Rod Haraga, director of the state Department of Transportation, said that portable traffic-signal devices will be shipped from O’ahu to Kaua’i on Tuesday. The devices will be placed on each end of the current one-lane Kuhio Highway over the Wailapa Stream.
The devices will move traffic along without having to have police officers or Hawaii Army National Guard soldiers on both ends of the one-lane road to wave traffic through, said Haraga.
“We want the police to do what they have to do,” said Haraga.
He pointed out that members of DOT crews are continuing to clean up bridges, culverts and streams on the North Shore.
During a press conference yesterday afternoon at the state Emergency Operating Center in Diamond Head Crater on O’ahu, Maj. Gen. Robert Lee, state adjutant general and director of the state Civil Defense Agency, said about 112 people filled out applications for financial aid to repair damage done in the aftermath of heavy rains on the island.
He also said National Weather Service forecasters indicated that there is a potential for a break in the weather around Tuesday.
Peter Young, chairman of the state Board of Land and Natural Resources, pointed out that the island’s dam-inspection report that was expected to be finished by Friday now has an anticipated completion date of the middle or end of this week.
He noted that the 54 dams on the island were inspected by DLNR engineers and U.S. Army Corps of Engineers staff engineers.
After the inspections are done on Kaua’i, Young said that members of inspection teams will be going to Maui and the Big Island, then on to O’ahu.
Sandra Kunimoto, chairwoman of the state Board of Agriculture, estimated that about 50 applications were taken from people who went to neighborhood centers to apply for financial aid.
Kaua’i farmers sought help at Disaster Assistance and Recovery Centers that were set up Friday at the Kilauea Neighborhood Center, and Saturday at the Kalaheo Neighborhood Center.

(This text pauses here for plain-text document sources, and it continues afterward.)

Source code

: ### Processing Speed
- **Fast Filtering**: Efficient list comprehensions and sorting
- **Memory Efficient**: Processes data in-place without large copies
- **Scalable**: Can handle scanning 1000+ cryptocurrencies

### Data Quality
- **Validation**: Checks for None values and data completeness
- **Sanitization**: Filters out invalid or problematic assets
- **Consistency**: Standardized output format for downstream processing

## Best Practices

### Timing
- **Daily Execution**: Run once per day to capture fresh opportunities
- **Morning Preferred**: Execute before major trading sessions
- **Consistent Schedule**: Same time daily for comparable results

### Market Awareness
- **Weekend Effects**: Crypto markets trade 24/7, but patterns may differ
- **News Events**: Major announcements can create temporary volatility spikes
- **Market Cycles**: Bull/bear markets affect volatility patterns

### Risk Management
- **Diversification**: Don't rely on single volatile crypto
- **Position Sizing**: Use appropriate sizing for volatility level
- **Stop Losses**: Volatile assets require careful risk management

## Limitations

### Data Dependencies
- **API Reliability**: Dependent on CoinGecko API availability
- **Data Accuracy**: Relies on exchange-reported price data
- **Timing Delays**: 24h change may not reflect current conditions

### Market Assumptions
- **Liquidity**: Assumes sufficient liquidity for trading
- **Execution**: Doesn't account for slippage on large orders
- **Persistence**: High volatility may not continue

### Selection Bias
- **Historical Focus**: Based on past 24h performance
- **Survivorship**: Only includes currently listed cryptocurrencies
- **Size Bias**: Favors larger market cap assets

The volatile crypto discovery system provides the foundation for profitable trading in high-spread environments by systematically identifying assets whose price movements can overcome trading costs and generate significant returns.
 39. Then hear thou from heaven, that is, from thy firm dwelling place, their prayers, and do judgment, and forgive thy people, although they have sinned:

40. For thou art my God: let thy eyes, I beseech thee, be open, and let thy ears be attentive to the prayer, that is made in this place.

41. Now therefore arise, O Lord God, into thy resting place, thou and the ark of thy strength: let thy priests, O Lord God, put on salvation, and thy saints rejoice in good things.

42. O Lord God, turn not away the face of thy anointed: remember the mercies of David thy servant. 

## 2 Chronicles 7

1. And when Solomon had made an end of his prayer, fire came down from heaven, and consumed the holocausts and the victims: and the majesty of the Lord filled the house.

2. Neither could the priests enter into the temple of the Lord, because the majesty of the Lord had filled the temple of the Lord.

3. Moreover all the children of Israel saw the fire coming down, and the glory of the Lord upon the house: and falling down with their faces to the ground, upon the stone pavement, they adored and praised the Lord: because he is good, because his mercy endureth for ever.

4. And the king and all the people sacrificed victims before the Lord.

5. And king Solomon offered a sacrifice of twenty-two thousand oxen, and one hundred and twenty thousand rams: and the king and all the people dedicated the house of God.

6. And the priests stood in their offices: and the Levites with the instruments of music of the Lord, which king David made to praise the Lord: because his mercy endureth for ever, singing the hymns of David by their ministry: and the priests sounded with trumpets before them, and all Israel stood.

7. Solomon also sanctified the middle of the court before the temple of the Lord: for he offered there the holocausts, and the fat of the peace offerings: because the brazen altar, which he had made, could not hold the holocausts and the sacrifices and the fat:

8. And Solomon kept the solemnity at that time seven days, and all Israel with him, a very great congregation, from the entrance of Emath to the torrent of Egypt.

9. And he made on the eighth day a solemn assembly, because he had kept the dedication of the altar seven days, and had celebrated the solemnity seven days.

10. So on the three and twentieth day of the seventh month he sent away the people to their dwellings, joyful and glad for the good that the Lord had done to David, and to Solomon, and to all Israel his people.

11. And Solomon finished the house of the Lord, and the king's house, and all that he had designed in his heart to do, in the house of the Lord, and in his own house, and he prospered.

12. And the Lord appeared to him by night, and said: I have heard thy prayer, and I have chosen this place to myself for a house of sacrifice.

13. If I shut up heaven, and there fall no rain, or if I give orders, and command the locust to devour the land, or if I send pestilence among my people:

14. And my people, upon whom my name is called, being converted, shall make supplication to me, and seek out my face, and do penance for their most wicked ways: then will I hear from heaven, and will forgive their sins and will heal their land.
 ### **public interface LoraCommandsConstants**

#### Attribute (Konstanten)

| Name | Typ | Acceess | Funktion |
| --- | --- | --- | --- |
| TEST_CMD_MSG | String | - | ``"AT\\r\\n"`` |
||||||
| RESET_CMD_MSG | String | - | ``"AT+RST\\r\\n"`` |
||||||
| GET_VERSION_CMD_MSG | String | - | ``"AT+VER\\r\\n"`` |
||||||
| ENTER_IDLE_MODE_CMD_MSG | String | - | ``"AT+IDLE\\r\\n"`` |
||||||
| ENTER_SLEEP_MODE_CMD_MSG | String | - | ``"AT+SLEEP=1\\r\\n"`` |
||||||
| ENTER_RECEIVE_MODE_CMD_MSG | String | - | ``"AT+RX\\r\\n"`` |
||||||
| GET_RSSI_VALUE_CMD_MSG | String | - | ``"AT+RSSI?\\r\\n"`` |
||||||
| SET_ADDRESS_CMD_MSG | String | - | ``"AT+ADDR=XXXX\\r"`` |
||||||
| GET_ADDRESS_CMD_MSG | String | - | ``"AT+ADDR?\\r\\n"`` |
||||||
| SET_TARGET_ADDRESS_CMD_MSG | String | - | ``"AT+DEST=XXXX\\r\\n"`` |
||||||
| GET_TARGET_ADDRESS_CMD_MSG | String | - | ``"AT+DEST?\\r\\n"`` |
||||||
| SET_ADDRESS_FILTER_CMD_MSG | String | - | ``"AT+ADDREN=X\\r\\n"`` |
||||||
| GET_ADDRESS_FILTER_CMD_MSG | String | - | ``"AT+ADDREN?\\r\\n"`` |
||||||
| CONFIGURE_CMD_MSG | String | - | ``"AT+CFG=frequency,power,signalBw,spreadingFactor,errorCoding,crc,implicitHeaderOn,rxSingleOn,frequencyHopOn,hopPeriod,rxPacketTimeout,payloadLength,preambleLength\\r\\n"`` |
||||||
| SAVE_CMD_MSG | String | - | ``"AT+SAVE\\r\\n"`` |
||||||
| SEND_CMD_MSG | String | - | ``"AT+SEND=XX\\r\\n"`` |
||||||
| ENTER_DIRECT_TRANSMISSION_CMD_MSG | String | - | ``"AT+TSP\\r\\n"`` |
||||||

Kunimoto pointed out that yields for different types of crops may decline as time goes on.
Right now, green, leafy produce is being affected, but damage to taro may show up many months later, she said.
Kunimoto also pointed out that a lot of farmers are not aware of how much damage the heavy rains did to their crops.
On Friday, Gov. Linda Lingle sent a request to U.S. Secretary of Agriculture Mike Johanns to declare Kaua’i County and the City & County of Honolulu disaster areas due to crop damage that has occurred between Feb. 20 and Sunday.
A disaster declaration by Johanns would make farmers eligible for federal, low-interest loans.
The request was made based on preliminary data that has been collected by state and federal agriculture officials that meet the criteria of at least 30 percent crop losses on each island.